StringRef getCheckedCastKindName(CheckedCastKind kind);
  
/// \brief Abstract base class for checked casts 'as' and 'is'. These represent
/// casts that can dynamically fail.
class CheckedCastExpr : public ExplicitCastExpr {
public:
  CheckedCastExpr(ExprKind kind,
                  Expr *sub, SourceLoc asLoc, TypeLoc castTy, Type resultTy)
    : ExplicitCastExpr(kind, sub, asLoc, castTy, resultTy)
  {
    CheckedCastExprBits.CastKind = unsigned(CheckedCastKind::Unresolved);
  }
  
  /// Return the semantic kind of cast performed.
  CheckedCastKind getCastKind() const {
    return CheckedCastKind(CheckedCastExprBits.CastKind);
  }
  void setCastKind(CheckedCastKind kind) {
    CheckedCastExprBits.CastKind = unsigned(kind);
  }
  
  /// True if the cast has been type-checked and its kind has been set.

▸ Study questions:
**1)** In the CheckedCastExpr code, swap "asLoc" for "castLoc" in the stretch starting with "class CheckedCastExpr : public" and going on through "castTy, Type resultTy)", and give that stretch back.
**2)** Answer these from the CheckedCastExpr code:
(a) Which two checked casts is CheckedCastExpr the abstract base class for?
(b) Which CheckedCastKind value does the constructor store in CheckedCastExprBits.CastKind?
(c) According to its comment, what does getCastKind return?
**3)** Carry the CheckedCastExpr code forward past its final comment line.

(Records excerpted from a collection)

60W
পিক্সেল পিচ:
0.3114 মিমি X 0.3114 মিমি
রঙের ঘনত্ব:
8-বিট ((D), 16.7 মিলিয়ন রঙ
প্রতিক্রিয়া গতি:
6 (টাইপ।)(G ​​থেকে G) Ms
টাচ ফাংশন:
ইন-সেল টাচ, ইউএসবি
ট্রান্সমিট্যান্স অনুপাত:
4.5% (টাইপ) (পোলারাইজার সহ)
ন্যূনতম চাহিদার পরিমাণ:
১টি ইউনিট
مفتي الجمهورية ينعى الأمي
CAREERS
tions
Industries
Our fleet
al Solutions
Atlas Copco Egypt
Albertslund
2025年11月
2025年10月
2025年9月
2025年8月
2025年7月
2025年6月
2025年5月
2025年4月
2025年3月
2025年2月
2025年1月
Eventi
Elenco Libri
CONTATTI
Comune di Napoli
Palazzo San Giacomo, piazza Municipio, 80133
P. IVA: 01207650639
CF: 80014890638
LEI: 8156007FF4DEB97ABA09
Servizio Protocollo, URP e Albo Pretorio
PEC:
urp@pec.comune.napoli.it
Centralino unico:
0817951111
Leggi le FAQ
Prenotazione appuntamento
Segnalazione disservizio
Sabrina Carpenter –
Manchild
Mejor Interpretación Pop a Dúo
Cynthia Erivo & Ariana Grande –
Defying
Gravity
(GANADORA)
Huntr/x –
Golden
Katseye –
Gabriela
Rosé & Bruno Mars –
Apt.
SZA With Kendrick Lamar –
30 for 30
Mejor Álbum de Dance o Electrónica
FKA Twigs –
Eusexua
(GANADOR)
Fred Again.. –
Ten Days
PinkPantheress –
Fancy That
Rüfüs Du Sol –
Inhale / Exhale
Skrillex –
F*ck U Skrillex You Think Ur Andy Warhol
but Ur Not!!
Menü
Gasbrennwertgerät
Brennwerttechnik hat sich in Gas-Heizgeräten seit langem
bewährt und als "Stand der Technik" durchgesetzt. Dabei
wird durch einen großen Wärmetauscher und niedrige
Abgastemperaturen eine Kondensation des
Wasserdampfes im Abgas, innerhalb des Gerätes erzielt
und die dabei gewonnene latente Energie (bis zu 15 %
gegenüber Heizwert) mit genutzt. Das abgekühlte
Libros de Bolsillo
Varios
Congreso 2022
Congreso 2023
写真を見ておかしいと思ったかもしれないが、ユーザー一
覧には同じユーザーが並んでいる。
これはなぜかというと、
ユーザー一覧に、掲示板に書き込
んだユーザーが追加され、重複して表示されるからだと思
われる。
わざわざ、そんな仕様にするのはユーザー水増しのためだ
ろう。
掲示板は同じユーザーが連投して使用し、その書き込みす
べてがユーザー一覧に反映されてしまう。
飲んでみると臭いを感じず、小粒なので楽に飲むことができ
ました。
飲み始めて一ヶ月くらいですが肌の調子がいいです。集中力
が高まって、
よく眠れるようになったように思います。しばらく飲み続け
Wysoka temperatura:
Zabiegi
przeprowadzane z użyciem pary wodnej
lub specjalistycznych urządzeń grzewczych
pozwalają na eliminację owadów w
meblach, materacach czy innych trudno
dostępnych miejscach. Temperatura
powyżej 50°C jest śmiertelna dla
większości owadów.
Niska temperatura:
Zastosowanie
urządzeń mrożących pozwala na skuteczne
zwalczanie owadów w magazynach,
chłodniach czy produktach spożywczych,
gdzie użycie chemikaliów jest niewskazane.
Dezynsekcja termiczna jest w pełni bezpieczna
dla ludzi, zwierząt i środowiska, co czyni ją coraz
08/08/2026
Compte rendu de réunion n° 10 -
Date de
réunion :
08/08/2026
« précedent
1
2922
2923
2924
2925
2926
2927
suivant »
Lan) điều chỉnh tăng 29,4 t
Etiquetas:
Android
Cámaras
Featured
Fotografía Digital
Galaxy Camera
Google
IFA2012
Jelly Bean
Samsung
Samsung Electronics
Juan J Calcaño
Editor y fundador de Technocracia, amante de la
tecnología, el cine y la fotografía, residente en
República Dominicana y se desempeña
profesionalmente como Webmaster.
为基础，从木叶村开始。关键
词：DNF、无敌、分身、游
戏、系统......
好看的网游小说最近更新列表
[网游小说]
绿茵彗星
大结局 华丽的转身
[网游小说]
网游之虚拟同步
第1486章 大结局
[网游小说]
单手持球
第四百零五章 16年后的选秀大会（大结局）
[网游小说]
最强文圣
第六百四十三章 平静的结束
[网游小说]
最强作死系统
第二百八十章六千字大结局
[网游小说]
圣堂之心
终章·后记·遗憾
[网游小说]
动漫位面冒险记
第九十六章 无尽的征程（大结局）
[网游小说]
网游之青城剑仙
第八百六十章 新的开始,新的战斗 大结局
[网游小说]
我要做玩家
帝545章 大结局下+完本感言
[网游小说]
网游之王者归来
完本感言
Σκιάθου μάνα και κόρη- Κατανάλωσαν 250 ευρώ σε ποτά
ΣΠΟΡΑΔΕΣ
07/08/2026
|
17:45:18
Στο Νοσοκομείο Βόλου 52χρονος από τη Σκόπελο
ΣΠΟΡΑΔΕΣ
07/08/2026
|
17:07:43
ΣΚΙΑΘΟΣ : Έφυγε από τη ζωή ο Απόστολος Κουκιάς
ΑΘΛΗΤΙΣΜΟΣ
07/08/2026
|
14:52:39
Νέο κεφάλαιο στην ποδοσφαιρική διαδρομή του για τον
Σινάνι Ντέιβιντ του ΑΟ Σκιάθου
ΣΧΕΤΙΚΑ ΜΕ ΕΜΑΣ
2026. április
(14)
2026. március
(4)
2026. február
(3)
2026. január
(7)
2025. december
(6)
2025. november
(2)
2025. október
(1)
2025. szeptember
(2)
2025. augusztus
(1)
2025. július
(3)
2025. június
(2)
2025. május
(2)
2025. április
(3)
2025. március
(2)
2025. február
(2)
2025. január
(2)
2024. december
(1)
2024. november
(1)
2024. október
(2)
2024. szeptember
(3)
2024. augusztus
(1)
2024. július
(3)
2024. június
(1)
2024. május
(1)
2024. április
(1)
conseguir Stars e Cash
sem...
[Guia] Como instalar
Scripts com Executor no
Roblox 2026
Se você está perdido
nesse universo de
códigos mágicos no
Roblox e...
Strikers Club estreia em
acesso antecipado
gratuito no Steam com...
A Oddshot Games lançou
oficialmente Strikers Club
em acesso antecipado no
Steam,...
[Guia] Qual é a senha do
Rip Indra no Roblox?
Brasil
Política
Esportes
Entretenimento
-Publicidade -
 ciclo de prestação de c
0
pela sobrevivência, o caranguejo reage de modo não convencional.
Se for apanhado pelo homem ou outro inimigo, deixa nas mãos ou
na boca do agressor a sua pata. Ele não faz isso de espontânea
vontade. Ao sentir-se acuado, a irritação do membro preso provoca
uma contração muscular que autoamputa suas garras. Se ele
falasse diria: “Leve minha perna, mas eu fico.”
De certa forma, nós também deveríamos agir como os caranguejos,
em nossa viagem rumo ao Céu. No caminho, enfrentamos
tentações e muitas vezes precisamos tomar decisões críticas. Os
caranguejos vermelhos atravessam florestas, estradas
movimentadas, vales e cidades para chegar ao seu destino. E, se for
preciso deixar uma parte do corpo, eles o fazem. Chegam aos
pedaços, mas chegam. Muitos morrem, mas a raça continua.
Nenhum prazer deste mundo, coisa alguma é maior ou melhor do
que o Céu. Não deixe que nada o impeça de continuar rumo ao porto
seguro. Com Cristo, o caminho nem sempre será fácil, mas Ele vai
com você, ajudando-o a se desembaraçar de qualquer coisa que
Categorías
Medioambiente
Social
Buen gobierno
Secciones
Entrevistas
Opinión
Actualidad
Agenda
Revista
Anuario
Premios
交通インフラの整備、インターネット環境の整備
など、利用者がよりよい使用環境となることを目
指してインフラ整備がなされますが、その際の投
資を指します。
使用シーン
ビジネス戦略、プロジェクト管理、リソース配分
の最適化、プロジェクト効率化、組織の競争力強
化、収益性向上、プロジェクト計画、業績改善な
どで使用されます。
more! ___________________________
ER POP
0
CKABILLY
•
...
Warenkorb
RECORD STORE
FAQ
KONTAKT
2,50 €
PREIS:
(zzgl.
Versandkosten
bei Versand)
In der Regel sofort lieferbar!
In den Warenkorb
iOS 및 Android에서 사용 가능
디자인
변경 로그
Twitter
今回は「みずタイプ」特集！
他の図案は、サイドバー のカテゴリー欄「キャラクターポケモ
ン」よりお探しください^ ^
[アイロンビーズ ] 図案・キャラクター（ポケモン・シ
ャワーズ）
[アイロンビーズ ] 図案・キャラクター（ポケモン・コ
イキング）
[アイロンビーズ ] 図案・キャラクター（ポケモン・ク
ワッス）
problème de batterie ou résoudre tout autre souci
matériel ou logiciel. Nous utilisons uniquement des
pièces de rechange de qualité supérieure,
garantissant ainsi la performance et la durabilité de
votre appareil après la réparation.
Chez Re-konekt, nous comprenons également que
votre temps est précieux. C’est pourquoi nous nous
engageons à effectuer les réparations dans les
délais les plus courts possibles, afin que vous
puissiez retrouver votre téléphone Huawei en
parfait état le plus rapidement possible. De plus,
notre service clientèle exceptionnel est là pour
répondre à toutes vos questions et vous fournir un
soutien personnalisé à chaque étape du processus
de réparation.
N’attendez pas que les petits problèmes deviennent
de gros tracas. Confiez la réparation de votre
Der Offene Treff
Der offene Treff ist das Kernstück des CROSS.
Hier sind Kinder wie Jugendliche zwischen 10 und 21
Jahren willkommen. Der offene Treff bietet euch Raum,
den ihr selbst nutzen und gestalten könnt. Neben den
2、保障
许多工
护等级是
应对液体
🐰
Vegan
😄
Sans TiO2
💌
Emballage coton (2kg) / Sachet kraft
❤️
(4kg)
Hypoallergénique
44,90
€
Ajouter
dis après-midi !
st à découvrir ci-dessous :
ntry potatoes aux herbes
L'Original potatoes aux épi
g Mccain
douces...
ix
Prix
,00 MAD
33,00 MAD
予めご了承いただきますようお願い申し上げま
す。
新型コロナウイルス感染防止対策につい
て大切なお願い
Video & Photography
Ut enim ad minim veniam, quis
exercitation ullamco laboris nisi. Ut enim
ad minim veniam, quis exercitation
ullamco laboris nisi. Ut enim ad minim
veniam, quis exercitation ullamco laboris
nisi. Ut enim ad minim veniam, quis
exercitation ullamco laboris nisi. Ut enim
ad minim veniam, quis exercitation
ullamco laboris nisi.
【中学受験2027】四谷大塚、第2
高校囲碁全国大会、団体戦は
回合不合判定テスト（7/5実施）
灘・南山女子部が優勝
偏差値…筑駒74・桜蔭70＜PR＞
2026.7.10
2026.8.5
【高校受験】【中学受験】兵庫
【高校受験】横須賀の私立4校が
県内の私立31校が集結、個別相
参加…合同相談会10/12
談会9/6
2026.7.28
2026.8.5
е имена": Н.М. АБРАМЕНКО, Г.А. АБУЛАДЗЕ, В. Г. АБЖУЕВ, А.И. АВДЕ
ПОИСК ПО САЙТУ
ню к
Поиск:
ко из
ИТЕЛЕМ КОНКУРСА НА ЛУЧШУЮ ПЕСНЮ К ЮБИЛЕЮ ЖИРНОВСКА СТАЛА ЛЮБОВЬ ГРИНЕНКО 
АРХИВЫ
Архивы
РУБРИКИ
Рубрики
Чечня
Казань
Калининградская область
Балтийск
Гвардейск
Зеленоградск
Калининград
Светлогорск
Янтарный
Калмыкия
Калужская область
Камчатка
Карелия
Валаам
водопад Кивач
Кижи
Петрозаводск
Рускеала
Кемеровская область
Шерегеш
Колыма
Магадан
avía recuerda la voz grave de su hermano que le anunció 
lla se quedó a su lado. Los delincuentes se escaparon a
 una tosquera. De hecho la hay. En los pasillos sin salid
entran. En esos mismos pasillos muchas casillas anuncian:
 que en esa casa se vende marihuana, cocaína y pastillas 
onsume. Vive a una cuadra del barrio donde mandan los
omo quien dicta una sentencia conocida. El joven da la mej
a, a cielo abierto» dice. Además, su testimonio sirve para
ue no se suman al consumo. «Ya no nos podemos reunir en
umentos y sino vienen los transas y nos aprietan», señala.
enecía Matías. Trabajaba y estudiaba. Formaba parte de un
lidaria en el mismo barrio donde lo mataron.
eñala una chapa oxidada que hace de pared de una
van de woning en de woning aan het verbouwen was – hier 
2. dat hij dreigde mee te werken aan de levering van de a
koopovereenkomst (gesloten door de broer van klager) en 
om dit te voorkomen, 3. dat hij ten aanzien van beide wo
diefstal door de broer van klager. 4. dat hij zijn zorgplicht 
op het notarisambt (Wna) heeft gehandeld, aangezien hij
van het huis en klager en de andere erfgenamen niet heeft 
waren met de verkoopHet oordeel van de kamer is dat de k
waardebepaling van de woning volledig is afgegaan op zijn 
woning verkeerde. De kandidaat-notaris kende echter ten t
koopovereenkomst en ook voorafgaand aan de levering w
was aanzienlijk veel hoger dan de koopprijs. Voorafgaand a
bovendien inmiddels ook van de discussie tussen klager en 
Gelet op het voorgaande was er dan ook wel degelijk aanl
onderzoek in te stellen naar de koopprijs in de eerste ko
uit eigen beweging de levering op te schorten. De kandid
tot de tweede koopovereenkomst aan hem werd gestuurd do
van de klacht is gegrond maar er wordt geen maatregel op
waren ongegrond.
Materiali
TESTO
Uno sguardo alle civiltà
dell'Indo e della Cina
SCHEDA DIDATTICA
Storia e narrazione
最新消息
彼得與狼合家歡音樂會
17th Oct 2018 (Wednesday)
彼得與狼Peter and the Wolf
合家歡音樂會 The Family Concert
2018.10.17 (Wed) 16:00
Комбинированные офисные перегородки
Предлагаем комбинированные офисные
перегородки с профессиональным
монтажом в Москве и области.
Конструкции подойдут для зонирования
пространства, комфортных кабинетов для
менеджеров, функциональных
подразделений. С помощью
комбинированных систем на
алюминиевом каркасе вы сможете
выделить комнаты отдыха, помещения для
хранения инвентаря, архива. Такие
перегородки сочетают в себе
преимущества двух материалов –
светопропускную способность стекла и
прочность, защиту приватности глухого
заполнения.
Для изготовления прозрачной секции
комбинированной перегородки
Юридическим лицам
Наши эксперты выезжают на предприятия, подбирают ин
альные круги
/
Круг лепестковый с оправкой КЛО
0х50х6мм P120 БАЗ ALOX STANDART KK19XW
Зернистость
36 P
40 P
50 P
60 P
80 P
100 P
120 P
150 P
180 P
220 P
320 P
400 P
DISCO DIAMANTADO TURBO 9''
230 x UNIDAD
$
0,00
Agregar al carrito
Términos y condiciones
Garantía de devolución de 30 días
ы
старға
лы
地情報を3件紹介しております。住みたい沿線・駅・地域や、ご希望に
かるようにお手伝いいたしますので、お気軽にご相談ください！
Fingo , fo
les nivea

▸ Set of answers:
**1)**
class CheckedCastExpr : public ExplicitCastExpr {
public:
  CheckedCastExpr(ExprKind kind,
                  Expr *sub, SourceLoc castLoc, TypeLoc castTy, Type resultTy)

**2)**
(a) 'as' and 'is'
(b) CheckedCastKind::Unresolved
(c) The semantic kind of cast performed

**3)**
  bool isResolved() const {
    return getCastKind() >= CheckedCastKind::First_Resolved;
  }
  
  static bool classof(const Expr *E) {
    return E->getKind() >= ExprKind::First_CheckedCastExpr
        && E->getKind() <= ExprKind::Last_CheckedCastExpr;
  }
};

/// Represents an parsed cast "x as T" on which we have not yet performed
/// semantic analysis. Spelled 'a as T' and produces a value of type 'T'.
class UnresolvedCheckedCastExpr : public CheckedCastExpr {
public:
  UnresolvedCheckedCastExpr(Expr *sub, SourceLoc asLoc, TypeLoc type)
    : CheckedCastExpr(ExprKind::UnresolvedCheckedCast,
                      sub, asLoc, type, type.getType())
  { }

  UnresolvedCheckedCastExpr(SourceLoc asLoc, TypeLoc type)
    : UnresolvedCheckedCastExpr(nullptr, asLoc, type)
  {}

  static bool classof(const Expr *E) {
    return E->getKind() == ExprKind::UnresolvedCheckedCast;
  }
};

/// Represents an explicit forced checked cast, which converts
/// from a value of some type to some specified subtype and fails dynamically
/// if the value does not have that type.
/// Spelled 'a as T' and produces a value of type 'T'.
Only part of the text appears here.